▶ [Exercises to complete]:
A: Copy the passage of the utility billing guide starting at "Know your real" and ending at "you should weight.".
B: Translate this sentence from the utility billing guide into Spanish: "Utilities rarely replace a CIS because they want to."
C: Pick up the utility billing guide after its final sentence and write the next part.

*** Supplied passage ***

A buyer's guide to utility billing and customer information systems
The CIS is the utility's cash register and its customer front door at once. Here are the real replacement drivers, the metering integration that decides fit, and how the vendor field is structured.
A utility billing system — the customer information system, or CIS — sits at an unusual intersection: it is simultaneously the revenue engine that has to bill every account correctly every cycle and the customer-facing front door residents judge the utility by. That dual role is why replacing it is so fraught. A billing error is not an annoyance the way a slow permit portal is; it shows up on a resident's bill and in the utility's cash position. This guide is the way we would frame a CIS replacement for a municipal water, sewer, stormwater, or electric utility.
As in every category, the buyer's readiness matters more than the logo. But the CIS has one dominant technical determinant of fit that deserves to be surfaced before any demo: how cleanly the system ingests and reconciles meter data.
Know your real replacement drivers
Utilities rarely replace a CIS because they want to. The genuine drivers cluster: a legacy system that cannot handle the rate structures the utility now needs (tiered, seasonal, or conservation-oriented pricing); an AMI or smart-meter rollout the old billing system cannot keep up with; an end-of-support or staffing-risk situation where the people who understand the current system are retiring; or a customer-experience gap where residents expect self-service, e-billing, and autopay the incumbent cannot deliver. Write down which of these is actually forcing the project, because it changes what you should weight.
Be honest about rate complexity specifically. A small municipal water utility with a simple tiered rate has very different needs from an electric utility with time-of-use pricing and net metering. Buying enterprise rating depth you will never configure is as costly a mismatch here as it is in permitting or ERP.
Metering and AMI integration is the fit decision
The single most important integration in a CIS evaluation is the one to your metering infrastructure and meter data management. Make every vendor show, against your actual meter mix and AMI head-end, how reads flow in, how exceptions and estimates are handled, and how a re-read or a disputed consumption value is reconciled. This is where CIS implementations quietly go wrong: the billing engine is fine, but the meter-to-bill pipeline leaks, and the utility ends up with estimated bills and a customer-service backlog.

*** End of Supplied passage ***
*** Provided records ***

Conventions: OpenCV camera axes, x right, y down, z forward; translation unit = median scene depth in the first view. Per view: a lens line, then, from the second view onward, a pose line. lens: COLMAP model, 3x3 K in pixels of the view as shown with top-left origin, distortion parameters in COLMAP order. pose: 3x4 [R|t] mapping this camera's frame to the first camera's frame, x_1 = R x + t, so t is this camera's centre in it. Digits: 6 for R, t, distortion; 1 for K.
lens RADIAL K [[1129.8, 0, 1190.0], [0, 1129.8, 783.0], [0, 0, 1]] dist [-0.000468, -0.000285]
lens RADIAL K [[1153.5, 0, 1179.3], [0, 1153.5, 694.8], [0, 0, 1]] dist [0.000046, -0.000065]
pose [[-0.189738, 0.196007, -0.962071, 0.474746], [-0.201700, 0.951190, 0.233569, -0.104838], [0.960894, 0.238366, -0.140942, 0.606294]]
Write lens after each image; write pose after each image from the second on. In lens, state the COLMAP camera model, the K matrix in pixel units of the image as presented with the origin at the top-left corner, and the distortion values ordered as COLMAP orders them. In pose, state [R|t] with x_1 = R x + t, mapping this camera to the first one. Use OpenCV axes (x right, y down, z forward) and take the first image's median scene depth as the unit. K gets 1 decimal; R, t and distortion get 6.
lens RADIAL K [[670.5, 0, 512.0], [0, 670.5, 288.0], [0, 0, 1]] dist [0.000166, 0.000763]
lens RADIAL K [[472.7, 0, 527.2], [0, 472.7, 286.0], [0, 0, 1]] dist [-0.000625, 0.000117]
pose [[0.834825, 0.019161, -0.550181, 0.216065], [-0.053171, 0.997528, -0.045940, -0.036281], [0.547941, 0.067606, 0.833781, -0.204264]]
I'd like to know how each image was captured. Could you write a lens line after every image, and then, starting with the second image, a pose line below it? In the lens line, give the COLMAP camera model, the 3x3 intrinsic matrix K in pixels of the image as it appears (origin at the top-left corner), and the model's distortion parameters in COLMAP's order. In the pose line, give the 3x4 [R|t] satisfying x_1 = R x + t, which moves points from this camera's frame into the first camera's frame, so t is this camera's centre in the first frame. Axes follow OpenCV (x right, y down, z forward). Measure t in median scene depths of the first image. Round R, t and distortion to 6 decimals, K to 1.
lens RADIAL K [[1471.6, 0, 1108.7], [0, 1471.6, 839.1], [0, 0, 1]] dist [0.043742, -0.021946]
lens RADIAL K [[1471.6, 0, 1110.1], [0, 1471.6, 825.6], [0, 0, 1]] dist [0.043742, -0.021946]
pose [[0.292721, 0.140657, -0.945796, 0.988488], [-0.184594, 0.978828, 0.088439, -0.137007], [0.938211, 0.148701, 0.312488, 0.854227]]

*** End of Provided records ***

▶ [Outputs in order]:
A:
Know your real replacement drivers
Utilities rarely replace a CIS because they want to. The genuine drivers cluster: a legacy system that cannot handle the rate structures the utility now needs (tiered, seasonal, or conservation-oriented pricing); an AMI or smart-meter rollout the old billing system cannot keep up with; an end-of-support or staffing-risk situation where the people who understand the current system are retiring; or a customer-experience gap where residents expect self-service, e-billing, and autopay the incumbent cannot deliver. Write down which of these is actually forcing the project, because it changes what you should weight.

B: Las empresas de servicios públicos rara vez reemplazan un CIS porque así lo deseen.

C:
Treat integration to the financial system of record as the second gate. The CIS posts cash and receivables into the general ledger, and a clean interface to the ERP is not optional. Confirm it is real and reconciled, not a nightly file drop someone babysits.
How the vendor field is structured
At the enterprise end, Oracle Utilities' Customer Care and Billing is built for large, complex water and electric utilities with intricate rate structures, high meter volumes, and demanding integration — genuine depth at scale, but heavy, integrator-led, and generally more system than a small municipal utility needs. In the established mid-market, Harris Computer (a Constellation Software company) owns several distinct CIS brands — Advanced Utility Systems' CIS Infinity, Cayenta, NorthStar, and SmartWorks — that collectively span small utilities up to larger, more complex ones; the draw is long-term ownership stability, and the catch is that these are different products with different heritages, so pin down exactly which brand you are evaluating and reference-check that specific product rather than the parent.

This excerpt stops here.